Pictures stay out of the copy, and everything else in the data below is repeated exactly.

═══ Extracted material

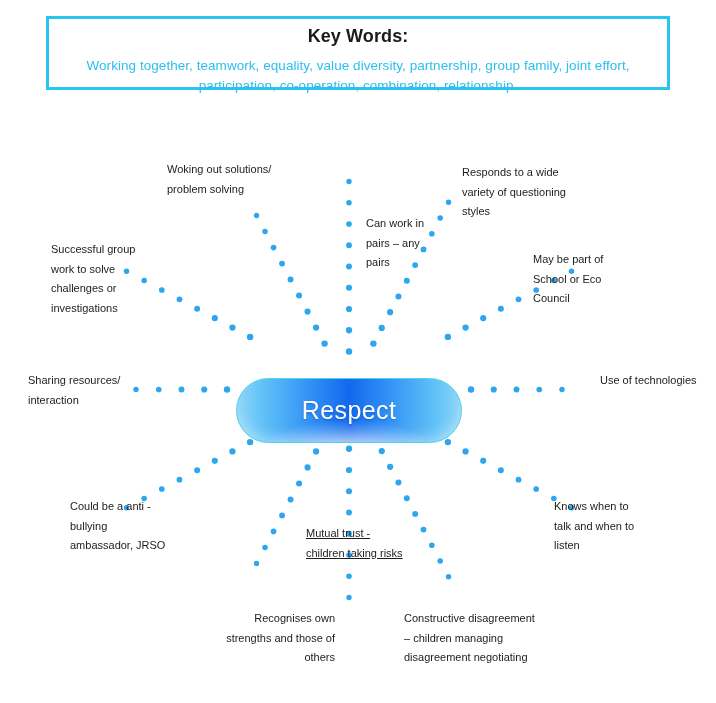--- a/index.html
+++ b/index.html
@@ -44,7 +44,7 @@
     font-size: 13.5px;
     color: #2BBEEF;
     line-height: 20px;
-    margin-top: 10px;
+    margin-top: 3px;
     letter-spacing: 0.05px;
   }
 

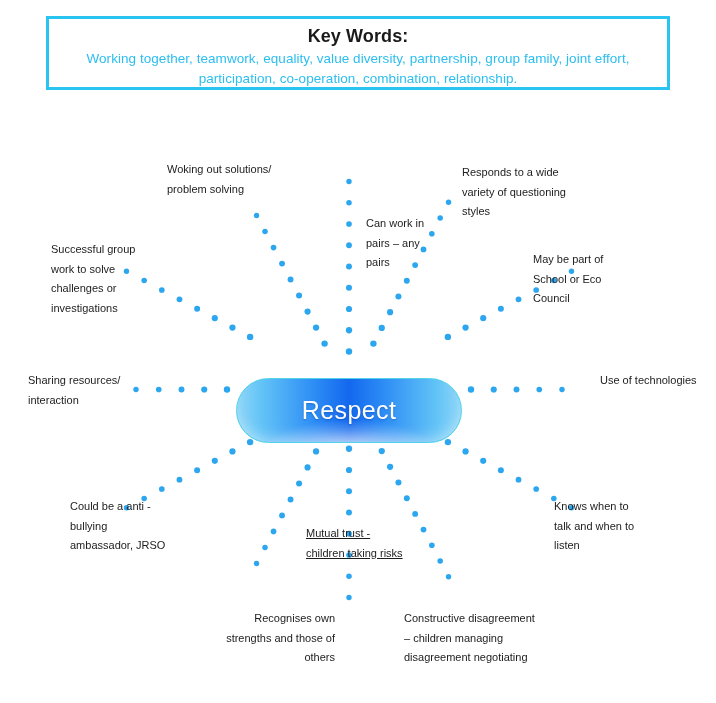--- a/index.html
+++ b/index.html
@@ -101,7 +101,7 @@
   
   .branch-label {
     position: absolute;
-    font-size: 11px;
+    font-size: 14px;
     line-height: 19.6px;
     color: #1c1c1c;
     white-space: pre-line;

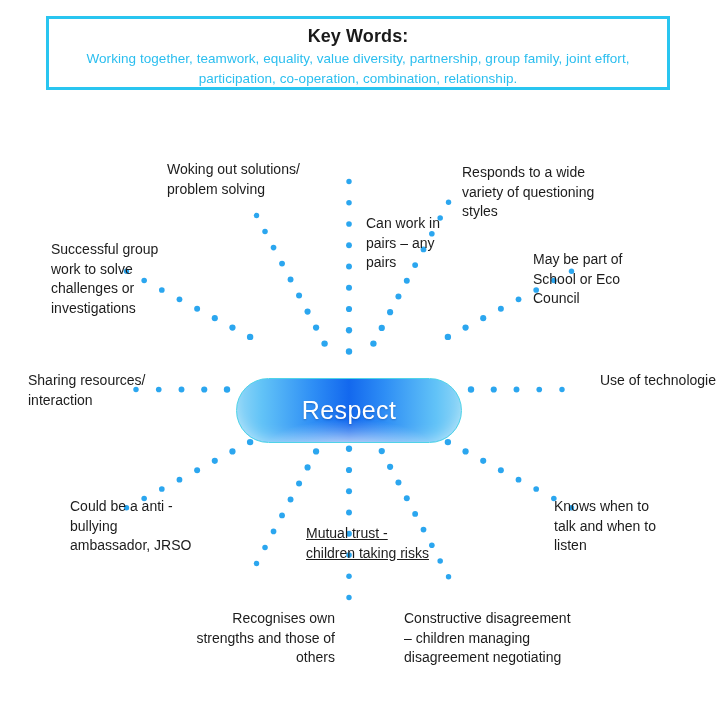--- a/index.html
+++ b/index.html
@@ -261,7 +261,7 @@
 work to solve
 challenges or
 investigations</div>
-        <div class="branch-label align-left" style="left: 533px; top: 250px; width: 140px;">May be part of
+        <div class="branch-label align-left" style="left: 574px; top: 250px; width: 140px; font-family: Liberation Mono, monospace;">May be part of
 School or Eco
 Council</div>
         <div class="branch-label align-left" style="left: 28px; top: 371px; width: 130px;">Sharing resources/

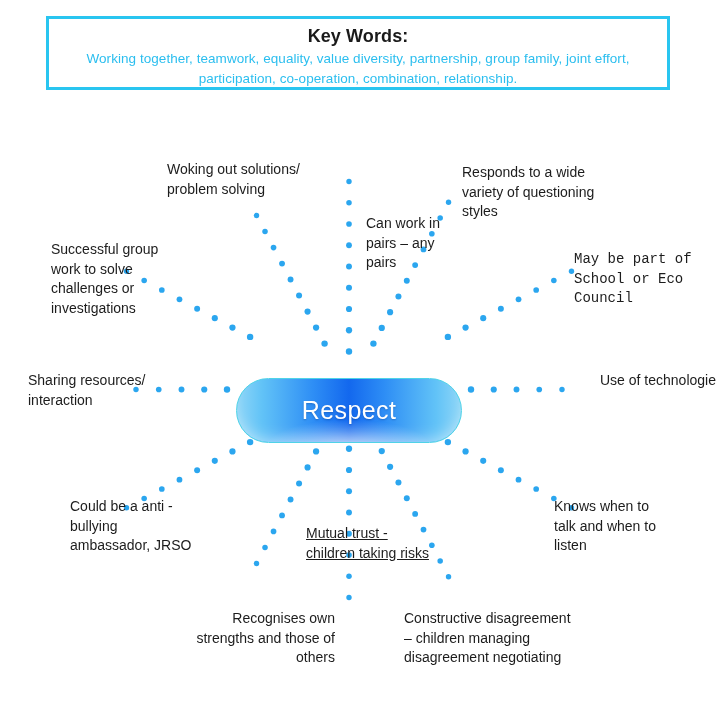--- a/index.html
+++ b/index.html
@@ -69,7 +69,7 @@
   #center-node {
     position: absolute;
     left: 236px;
-    top: 378px;
+    top: 357px;
     width: 226px;
     height: 65px;
     box-sizing: border-box;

══════

Answer for this exercise:
--- a/index.html
+++ b/index.html
@@ -44,7 +44,7 @@
     font-size: 13.5px;
     color: #2BBEEF;
     line-height: 20px;
-    margin-top: 10px;
+    margin-top: 3px;
     letter-spacing: 0.05px;
   }
 

--- a/index.html
+++ b/index.html
@@ -101,7 +101,7 @@
   
   .branch-label {
     position: absolute;
-    font-size: 11px;
+    font-size: 14px;
     line-height: 19.6px;
     color: #1c1c1c;
     white-space: pre-line;

--- a/index.html
+++ b/index.html
@@ -261,7 +261,7 @@
 work to solve
 challenges or
 investigations</div>
-        <div class="branch-label align-left" style="left: 533px; top: 250px; width: 140px;">May be part of
+        <div class="branch-label align-left" style="left: 574px; top: 250px; width: 140px; font-family: Liberation Mono, monospace;">May be part of
 School or Eco
 Council</div>
         <div class="branch-label align-left" style="left: 28px; top: 371px; width: 130px;">Sharing resources/

--- a/index.html
+++ b/index.html
@@ -69,7 +69,7 @@
   #center-node {
     position: absolute;
     left: 236px;
-    top: 378px;
+    top: 357px;
     width: 226px;
     height: 65px;
     box-sizing: border-box;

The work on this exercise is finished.